Cuando sentimos que una persona nos ama de verdad, es un hecho que vamos a desear estar siempre a su lado. Sus palabras, sus valores, su sonrisa y su entrega de un amor genuino y desinteresado hacia nosotros son considerados un regalo de Dios para nuestra existencia. Reconocemos que su compañía llena nuestras vidas de tanta paz y felicidad que, en el fondo de nuestro corazones, anhelamos que nuestro vínculo de amor con esa persona nunca termine.
Esto puede suceder en la relación de un hombre y una mujer que disfrutan la bendición de estar unidos en una correcta relación de matrimonio. Ambos se pueden sentir tan amados y enamorados, el uno al otro, que no desearían vivir separados ni un solo día. También en amistades honestas y sinceras un amor grande y especial puede tener lugar; así como lo tuvieron personajes bíblicos como David y Jonatán (2 Samuel 1:26). Sin embargo, aunque en estos tipos de relaciones el amor puede llegar a ser bastante fuerte, tristemente habrá un día en el cual la muerte u otro evento producirá una separación física que puede ser inesperada.

### Líneas de datos:
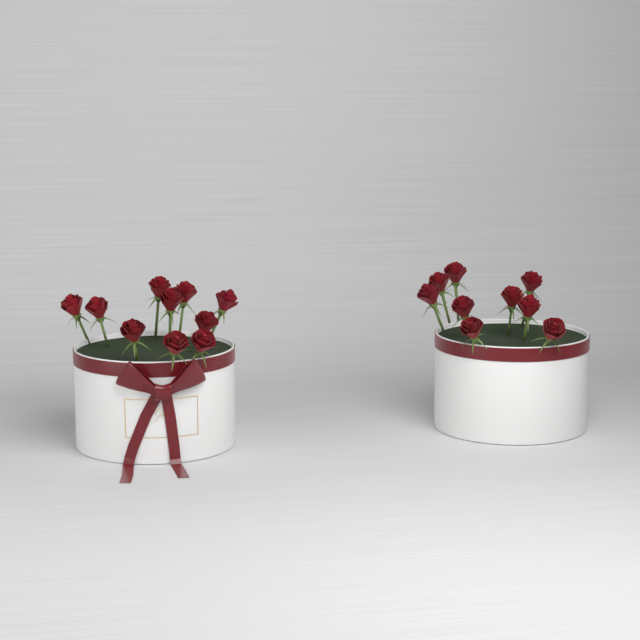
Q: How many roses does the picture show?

### Ejercicios:
(A) Copia sin cambios el fragmento del texto sobre el amor que va desde "Cuando sentimos que" hasta "persona nunca termine.".
(B) Resume en dos oraciones el texto sobre el amor.

### Soluciones por tarea:
(A)
Cuando sentimos que una persona nos ama de verdad, es un hecho que vamos a desear estar siempre a su lado. Sus palabras, sus valores, su sonrisa y su entrega de un amor genuino y desinteresado hacia nosotros son considerados un regalo de Dios para nuestra existencia. Reconocemos que su compañía llena nuestras vidas de tanta paz y felicidad que, en el fondo de nuestro corazones, anhelamos que nuestro vínculo de amor con esa persona nunca termine.

(B) Cuando alguien nos ama de verdad, deseamos estar siempre a su lado, vemos su amor como un regalo de Dios y anhelamos que ese vínculo nunca termine. Ese amor puede darse en un matrimonio o en amistades sinceras, como la de David y Jonatán, pero algún día la muerte u otro evento causará una separación física.